When is a stochastic process a diffusion process?
Wikipedia says "A diffusion process is a Markov process with continuous sample paths for which the Kolmogorov forward equation is the Fokker–Planck equation." I don't know how to interpret this; doesn't this just mean it has the typical diffusion form \begin{equation}dX_t = \mu(X_t) dt + \sigma(X_t) dW_t, \;\; X_0 = x_0\end{equation} and how would one check this for an arbitrary process?
I understand this means there's an average drift and a variance around that drift. But I don't know if this form is valid for an arbitrary process $X_t$, since we can always define the "drift" as $ \mu(X_t) = \mathbb{E}[X_t]$ and variance $\sigma(X_t) = \text{Var}(X_t)$.
For example, define a process $X_t$ that increases by $dX$ with probability $p \in [0,1]$ in each time interval $dt$. This resembles a Poisson process with rate $p$ and infinitesimal jump size. Since the mean and variance of Poi$(p)$ are both $p$, then I guess $\mu(X_t)dt = p dt$ and $\sigma^2 = \sqrt{p}$. But I still don't know if the Kolmogorov forward equation is the Fokker-Planck.
I did some reading and here is a partial answer:
Definition: Diffusion process (see here)
A Markov process $X_t$ with transition probability $P(\Gamma, t|x,s)$ is a diffusion process if
for every $x$ and every $\epsilon>0$, $$\int_{|x-y|>\epsilon} P(dy,t|x,s) = o(t-s).$$ I.e. the probability of moving more than $\epsilon$ in a small time frame is small.
the drift is given by $a(x,s)$ such that for every $x$, and every $\epsilon >0$, $$ \int_{|y-x|\leq \epsilon} (y-x) P(dy,t|x,s) = a(x,s)(s-t) + o(s-t)$$
Diffusion coefficient is given by $b(x,s)$ such that $$\int_{|y-x|\leq \epsilon} (y-x)^2 P(dy,t|x,s) = b(x,s)(s-t) + p(s-t).$$
I.e. the drift and diffusion coefficients specify the distribution of the movement, giving a necessary concentration of measure.
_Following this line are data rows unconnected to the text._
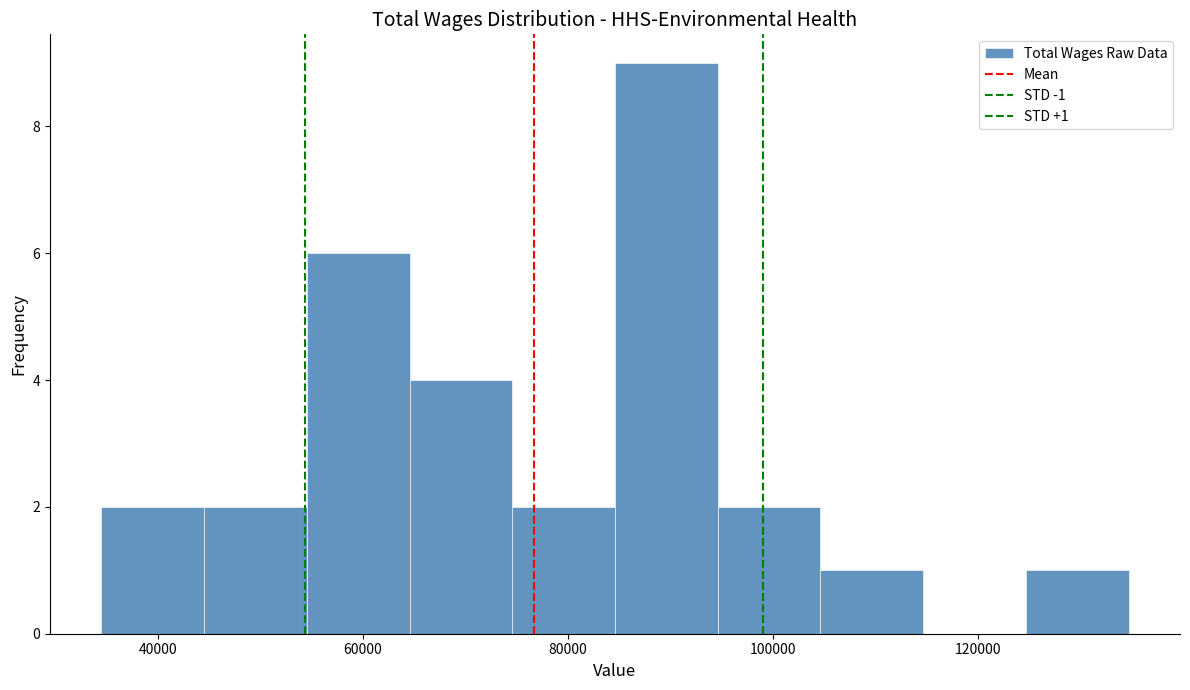

Over which range of the x-axis is the bar tallest?

84000 to 94000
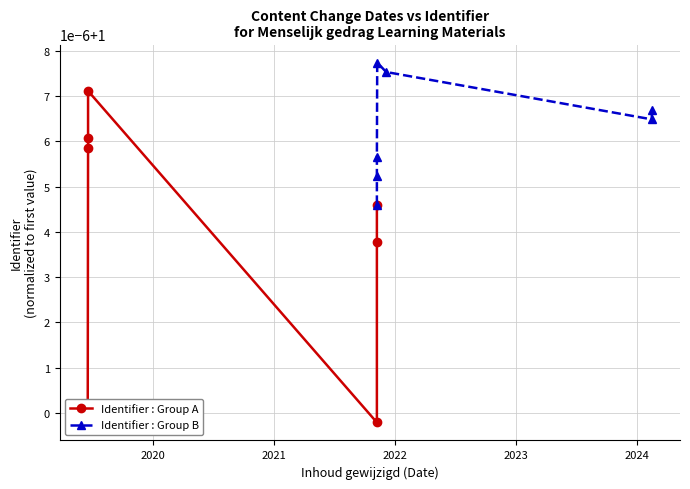

How many intersections are there between Identifier : Group B and Identifier : Group A?

2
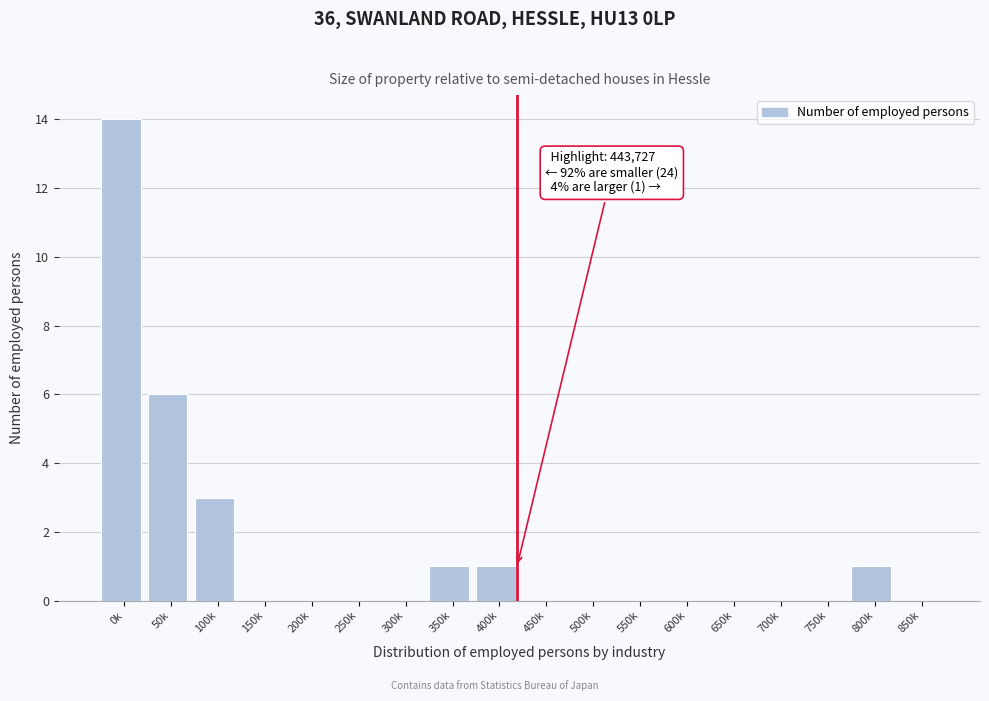

Reading left to right, what are all the values shown in this chart?

0k=14	50k=6	100k=3	150k=0	200k=0	250k=0	300k=0	350k=1	400k=1	450k=0	500k=0	550k=0	600k=0	650k=0	700k=0	750k=0	800k=1	850k=0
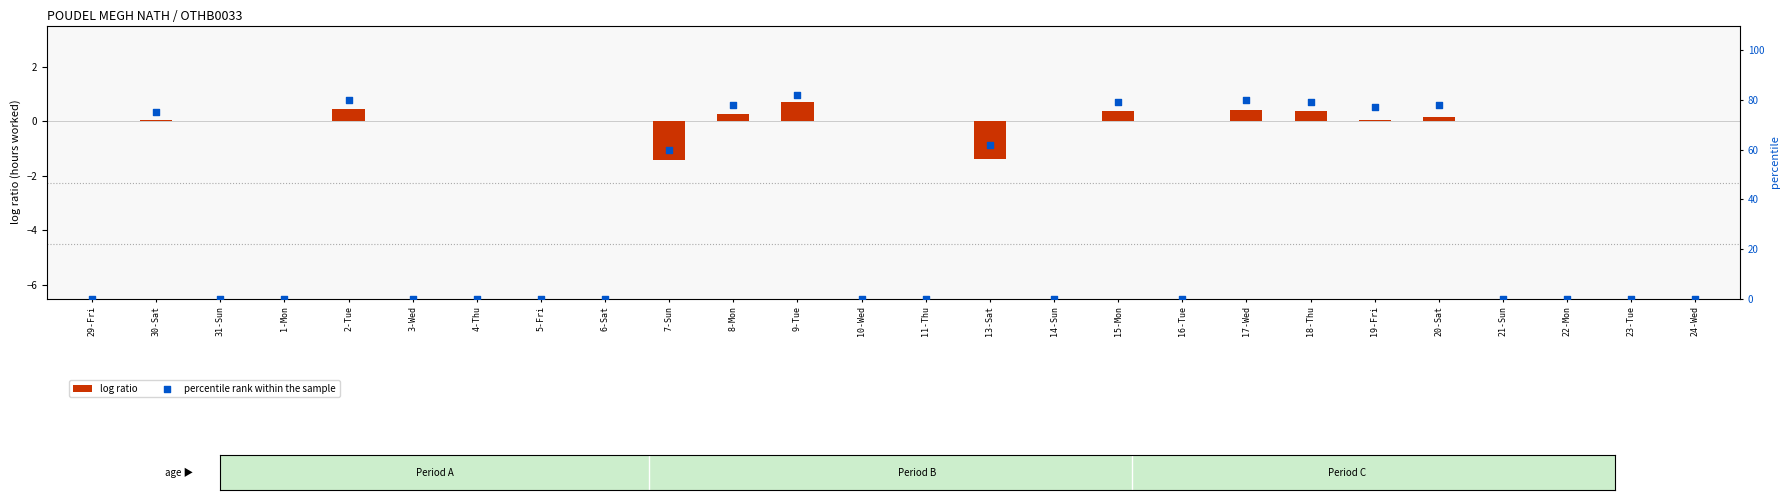

Which series has the largest total across all categories?

percentile rank within the sample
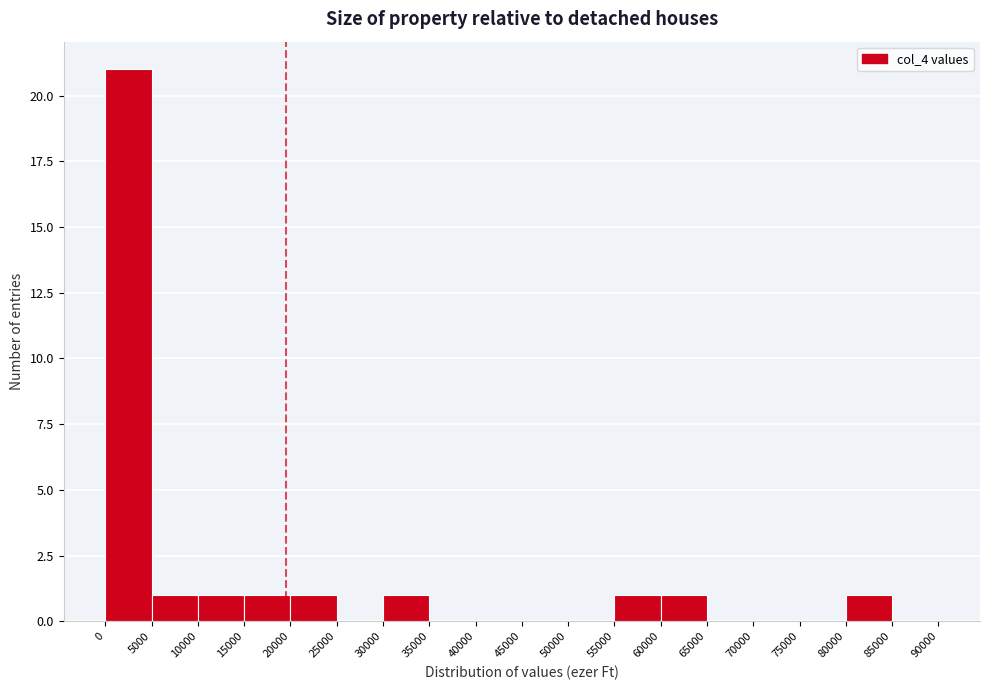

Over which range of the x-axis is the bar tallest?

0 to 5000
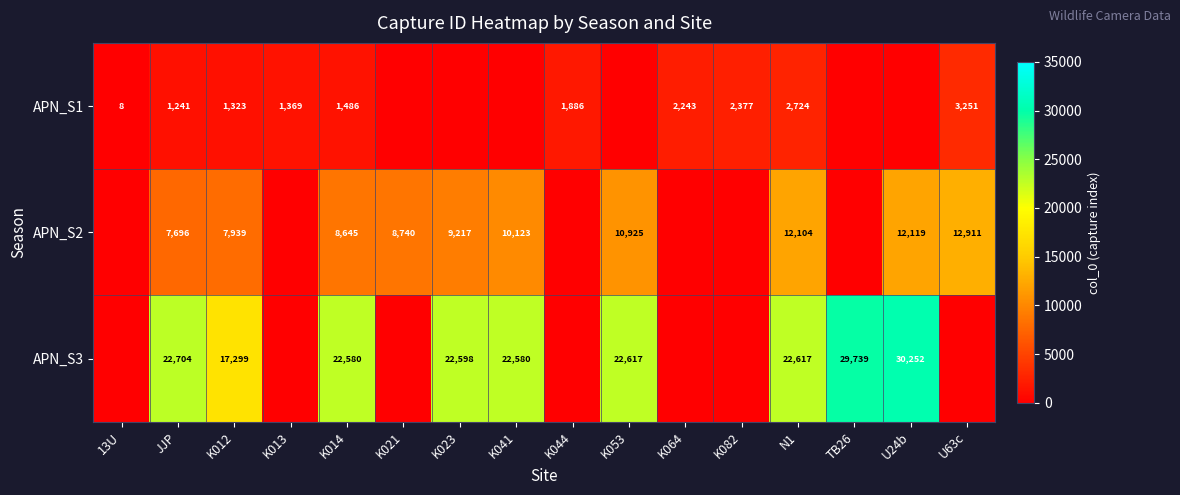

What is the total value across all series at N1?

37445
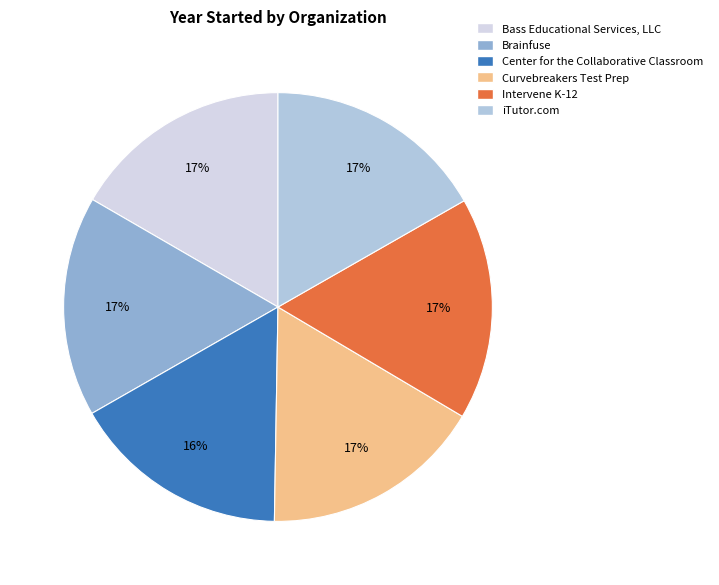

Is the sum of Intervene K-12 and iTutor.com greater than half?

No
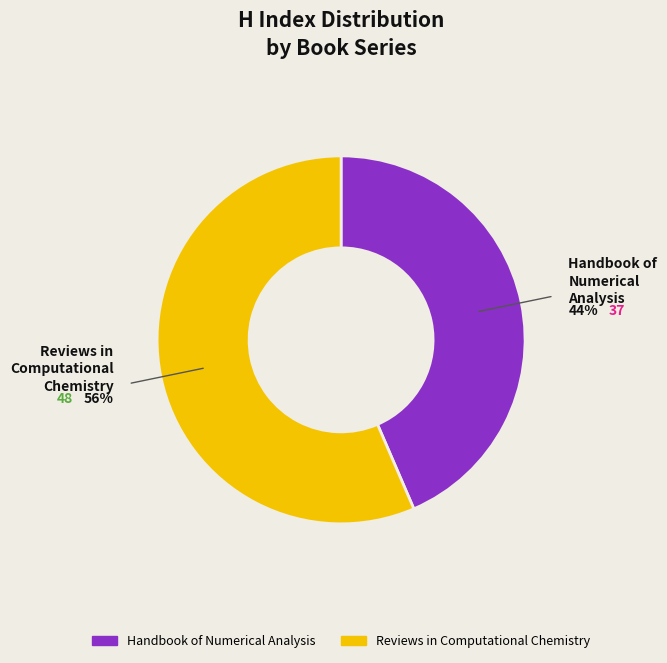

True or false: Reviews in Computational Chemistry accounts for 62% of the total.

False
Characterization by Fokker-Planck equation In my question I said that a diffusion process is a Markov process whose forward equation is the Fokker-Planck equation. How can this be reconciled with the above definition?
This says that if we define a pdf for the transition density, $$ P(\Gamma,t|x,s) = \int_\Gamma p(s,x,t,y)dy$$ and that assume $a, b$ are differentiable, and assume 1., 2., 3. above, then the transition probability density satisfies the forward Kolmogorov equation.
So in addition note that the equation $dX_t = a(X,t) dt + b(X_t, t) dB_t, \;\; X_0 = x_0$, does not specify a diffusion process unless the coefficients are continuous.
Something I am still confused about: I saw somewhere else that the drift is given by $$\mathbb{E}[X_{t+dt}-X_t| X_t = x] = a(x,t)dt + O(dt^2)$$ I'm not sure how this is equivalent to the integral in 2) above, and why there is a $O(dt^2)$ term (since the expectation should be fixed).